» **Work to complete**
Give all of the data again exactly as written, omitting every image.

» **Provided material**
* * * * * * * * *
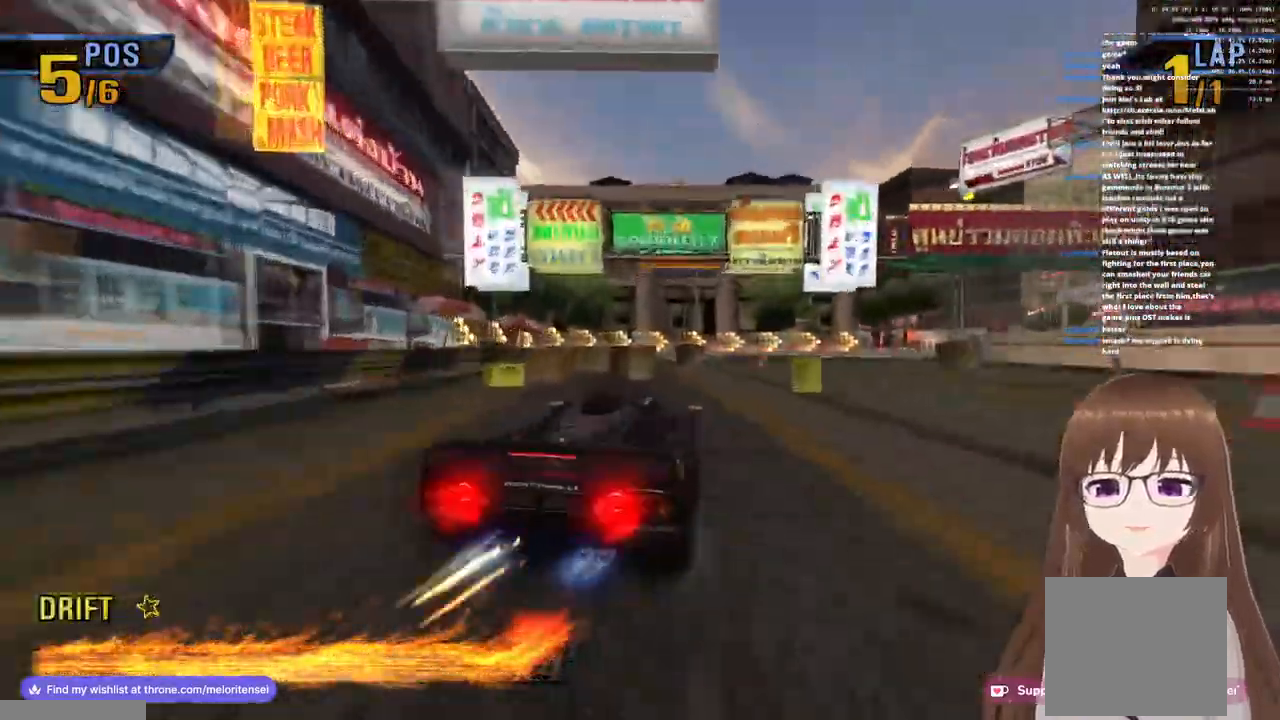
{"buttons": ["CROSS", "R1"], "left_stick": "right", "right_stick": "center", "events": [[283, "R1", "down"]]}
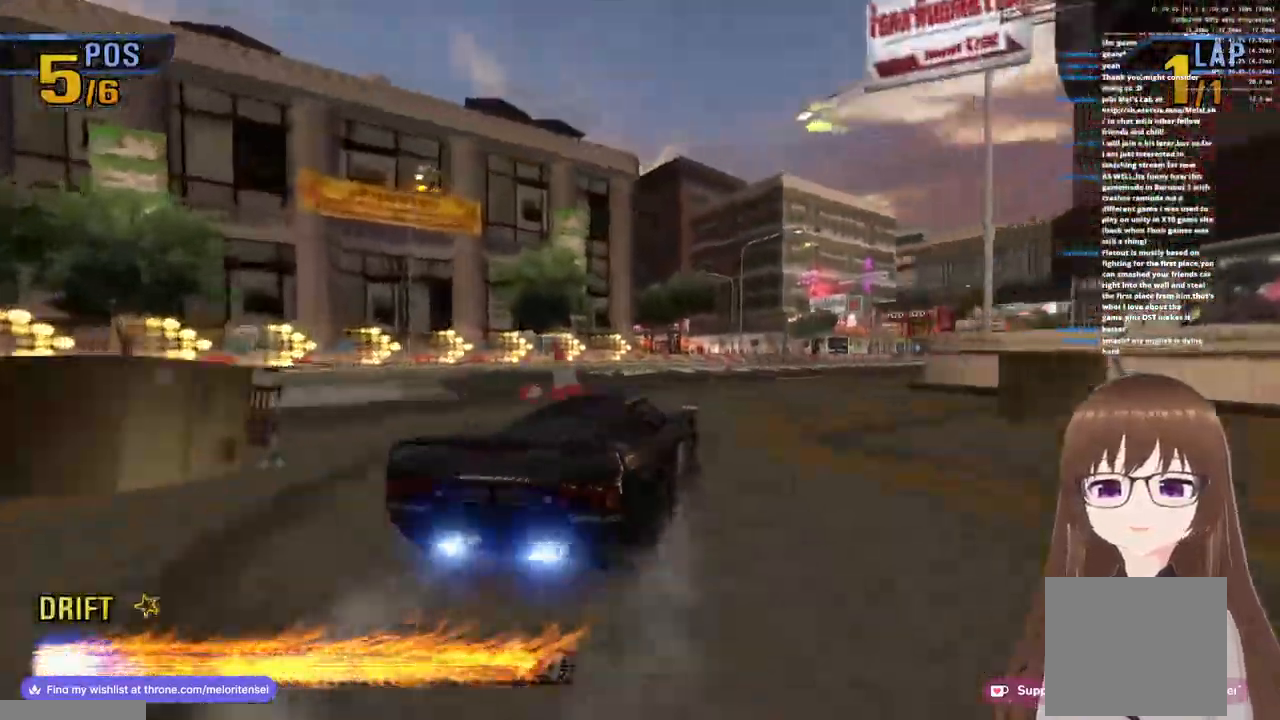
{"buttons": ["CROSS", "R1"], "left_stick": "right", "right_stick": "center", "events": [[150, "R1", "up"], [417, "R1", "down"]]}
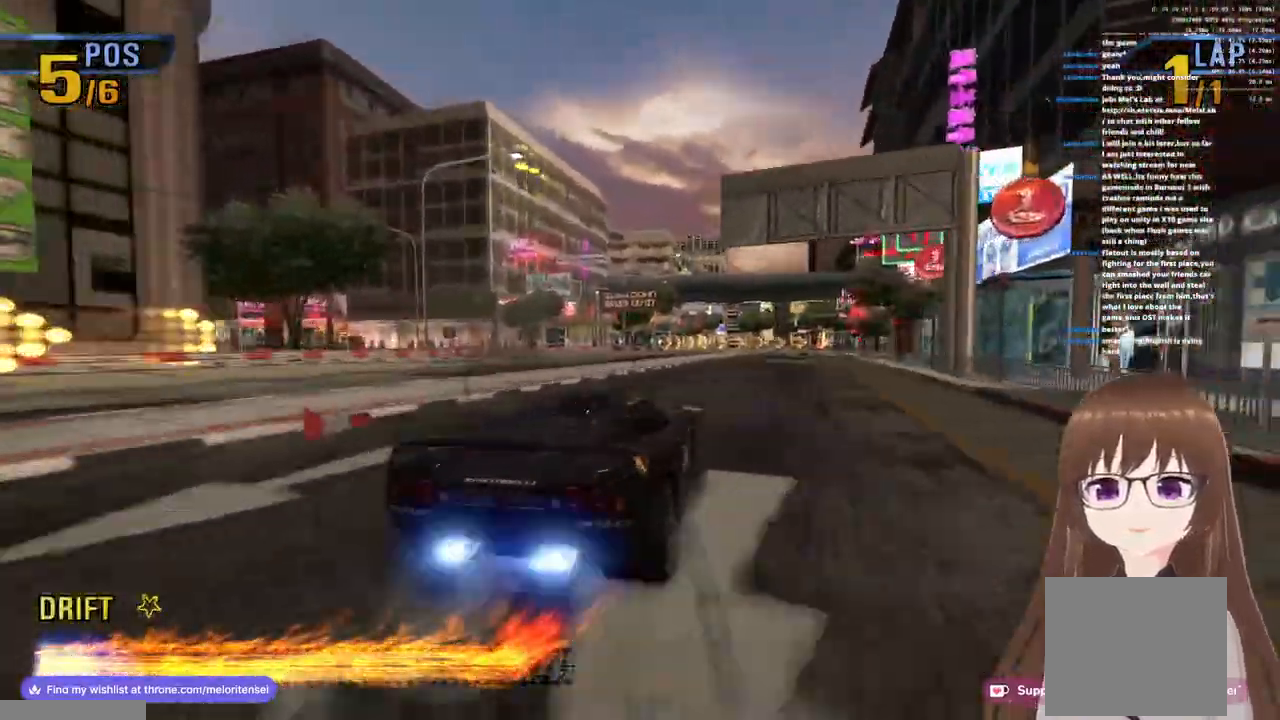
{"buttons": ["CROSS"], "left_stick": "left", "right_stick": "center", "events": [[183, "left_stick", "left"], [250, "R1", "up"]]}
* * * * * * * * *
» **Output**
{"buttons": ["CROSS", "R1"], "left_stick": "right", "right_stick": "center", "events": [[283, "R1", "down"]]}
{"buttons": ["CROSS", "R1"], "left_stick": "right", "right_stick": "center", "events": [[150, "R1", "up"], [417, "R1", "down"]]}
{"buttons": ["CROSS"], "left_stick": "left", "right_stick": "center", "events": [[183, "left_stick", "left"], [250, "R1", "up"]]}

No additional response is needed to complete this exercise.